(Page-level text extractions)
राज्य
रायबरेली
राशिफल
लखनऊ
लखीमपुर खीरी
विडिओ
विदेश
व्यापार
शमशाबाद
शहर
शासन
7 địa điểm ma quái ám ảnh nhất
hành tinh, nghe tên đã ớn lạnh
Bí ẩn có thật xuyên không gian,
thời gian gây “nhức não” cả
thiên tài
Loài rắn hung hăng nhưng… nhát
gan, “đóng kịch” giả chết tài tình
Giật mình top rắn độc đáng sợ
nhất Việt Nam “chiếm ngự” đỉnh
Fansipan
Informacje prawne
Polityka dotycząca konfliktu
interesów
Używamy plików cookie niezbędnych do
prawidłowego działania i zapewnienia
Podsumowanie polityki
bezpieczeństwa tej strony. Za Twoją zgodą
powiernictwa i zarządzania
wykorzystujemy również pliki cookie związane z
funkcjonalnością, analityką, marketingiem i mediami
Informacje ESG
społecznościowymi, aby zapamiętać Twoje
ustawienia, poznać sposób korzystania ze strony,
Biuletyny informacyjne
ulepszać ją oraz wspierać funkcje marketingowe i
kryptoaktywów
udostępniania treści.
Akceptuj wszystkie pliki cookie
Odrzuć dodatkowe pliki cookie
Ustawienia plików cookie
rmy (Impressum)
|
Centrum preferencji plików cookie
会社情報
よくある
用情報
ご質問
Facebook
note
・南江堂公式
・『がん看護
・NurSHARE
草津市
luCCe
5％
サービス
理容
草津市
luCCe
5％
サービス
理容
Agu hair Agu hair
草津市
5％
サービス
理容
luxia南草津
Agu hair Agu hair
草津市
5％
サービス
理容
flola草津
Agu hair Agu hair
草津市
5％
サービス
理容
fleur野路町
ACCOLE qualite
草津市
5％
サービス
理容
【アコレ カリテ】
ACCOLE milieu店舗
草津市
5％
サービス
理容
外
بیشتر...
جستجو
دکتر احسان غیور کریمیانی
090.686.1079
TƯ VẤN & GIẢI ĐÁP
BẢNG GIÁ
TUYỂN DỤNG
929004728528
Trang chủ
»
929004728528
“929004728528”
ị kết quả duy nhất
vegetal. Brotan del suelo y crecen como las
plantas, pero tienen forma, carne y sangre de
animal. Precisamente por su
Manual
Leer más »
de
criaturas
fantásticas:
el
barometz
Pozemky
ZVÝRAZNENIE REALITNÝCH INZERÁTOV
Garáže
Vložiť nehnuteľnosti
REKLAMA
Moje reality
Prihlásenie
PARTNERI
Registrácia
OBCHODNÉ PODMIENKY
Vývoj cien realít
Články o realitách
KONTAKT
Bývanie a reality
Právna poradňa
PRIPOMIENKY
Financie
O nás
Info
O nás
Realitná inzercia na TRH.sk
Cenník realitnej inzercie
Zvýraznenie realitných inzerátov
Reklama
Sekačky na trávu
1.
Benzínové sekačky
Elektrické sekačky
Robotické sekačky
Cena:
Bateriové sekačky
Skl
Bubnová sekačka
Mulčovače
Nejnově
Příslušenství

Assignment –
Lay out the material as a JSON list of strings, one string per line and blank lines left out. Start with its first line and go on through the line containing "ustawienia, poznać sposób", including nothing after it.

Response box –
[
  "राज्य",
  "रायबरेली",
  "राशिफल",
  "लखनऊ",
  "लखीमपुर खीरी",
  "विडिओ",
  "विदेश",
  "व्यापार",
  "शमशाबाद",
  "शहर",
  "शासन",
  "7 địa điểm ma quái ám ảnh nhất",
  "hành tinh, nghe tên đã ớn lạnh",
  "Bí ẩn có thật xuyên không gian,",
  "thời gian gây “nhức não” cả",
  "thiên tài",
  "Loài rắn hung hăng nhưng… nhát",
  "gan, “đóng kịch” giả chết tài tình",
  "Giật mình top rắn độc đáng sợ",
  "nhất Việt Nam “chiếm ngự” đỉnh",
  "Fansipan",
  "Informacje prawne",
  "Polityka dotycząca konfliktu",
  "interesów",
  "Używamy plików cookie niezbędnych do",
  "prawidłowego działania i zapewnienia",
  "Podsumowanie polityki",
  "bezpieczeństwa tej strony. Za Twoją zgodą",
  "powiernictwa i zarządzania",
  "wykorzystujemy również pliki cookie związane z",
  "funkcjonalnością, analityką, marketingiem i mediami",
  "Informacje ESG",
  "społecznościowymi, aby zapamiętać Twoje",
  "ustawienia, poznać sposób korzystania ze strony,"
]